This study has several limitations that should be acknowledged. First, the analysis was restricted to newly diagnosed people living with HIV with successful genotype data, potentially introducing selection bias by excluding cases with poor-quality or unsequenced samples. This may constrain the generalizability of findings to the broader community of people living with HIV in Ningbo, particularly among individuals with undiagnosed or unsequenced infections. Second, the study focused on a 5-year period (2018–2022), which may not capture long-term trends or the impact of very recent intervention adjustments (e.g., post-2022 policy changes). Third, while molecular transmission networks were constructed using genetic sequence data, the analysis did not integrate detailed behavioral or socioeconomic factors (e.g., sexual partner dynamics, socioeconomic status) that may influence transmission patterns, potentially overlooking factors associated with cluster formation. Fourth, the evaluation of intervention effectiveness relied on observational data, which may be confounded by concurrent public health initiatives or regional disparities in service access, making causal inferences challenging. Finally, the findings are specific to Ningbo’s unique epidemiological and geographic context (e.g., port-related population mobility), limiting direct extrapolation to other cities or regions with distinct demographic, behavioral, or structural features. Future studies should address these gaps by expanding sample diversity, incorporating longitudinal behavioral data, and exploring external validity through multi-region comparisons.
5 Conclusion
This study systematically characterized the molecular transmission dynamics of HIV-1 in Ningbo City from 2018 to 2022. Key findings revealed that the CRF07_BC subtype exhibited a significant propensity to form large transmission clusters and rapidly expanding transmission clusters; adults aged ≥55 years played a critical role in the formation of local transmission networks. Continuous monitoring of HIV-1 molecular subtypes may inform feasible and focused prevention strategies to curb HIV transmission.

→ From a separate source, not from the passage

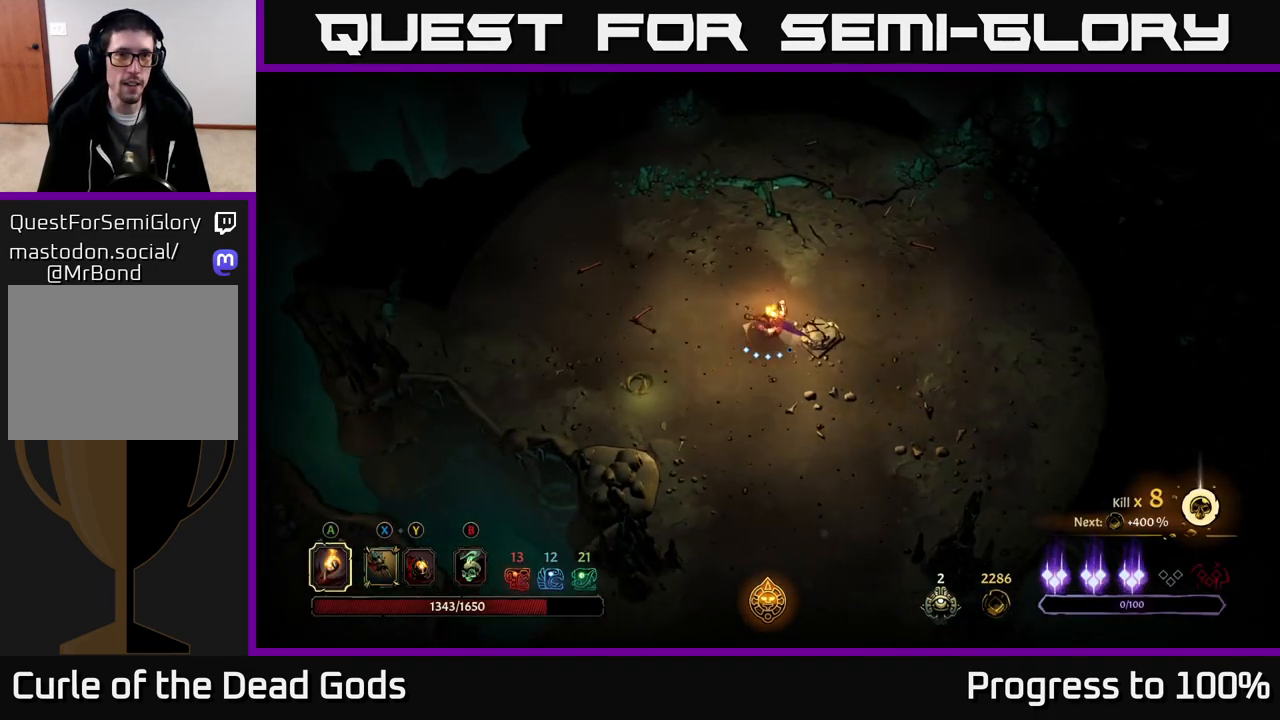
{"buttons": [], "left_stick": "up-left", "right_stick": "center", "events": [[83, "R2", "down"], [333, "R2", "up"]]}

Data availability statement
The data presented in the study are deposited in GenBank, accession number PX482927 to PX484313.
Ethics statement
The studies involving humans were approved by School of Medicine, Ningbo University Institutional Review Board (No. NBU-2022-135) in Medical Ethics Committee of School of Medicine, Ningbo University. The studies were conducted in accordance with the local legislation and institutional requirements. The participants provided their written informed consent to participate in this study.
Author contributions
YY: Writing – original draft, Conceptualization, Data curation, Formal analysis, Funding acquisition, Visualization. YL: Formal analysis, Investigation, Resources, Validation, Writing – review & editing. JZ: Formal analysis, Funding acquisition, Methodology, Resources, Writing – review & editing. PS: Data curation, Project administration, Supervision, Validation, Writing – review & editing. YC: Formal analysis, Software, Validation, Writing – review & editing. ZJ: Project administration, Resources, Supervision, Writing – review & editing. HL: Project administration, Resources, Supervision, Writing – review & editing. HN: Conceptualization, Data curation, Funding acquisition, Investigation, Project administration, Validation, Writing – review & editing. YS: Conceptualization, Funding acquisition, Project administration, Resources, Supervision, Validation, Writing – review & editing.
Funding
The author(s) declare that financial support was received for the research and/or publication of this article. This research was supported by Zhejiang Provincial Natural Science Foundation of China under Grant (LQ23H260002), Ningbo Key Laboratory of Virus Research (20221CXJD030031), and Nanjing Medical Science and technology development Foundation (YKK24228). The funders had no role in study design, data collection and analysis, decision to publish, or preparation of the manuscript.
Conflict of interest
The authors declare that the research was conducted in the absence of any commercial or financial relationships that could be construed as a potential conflict of interest.
Generative AI statement
The authors declare that no Gen AI was used in the creation of this manuscript.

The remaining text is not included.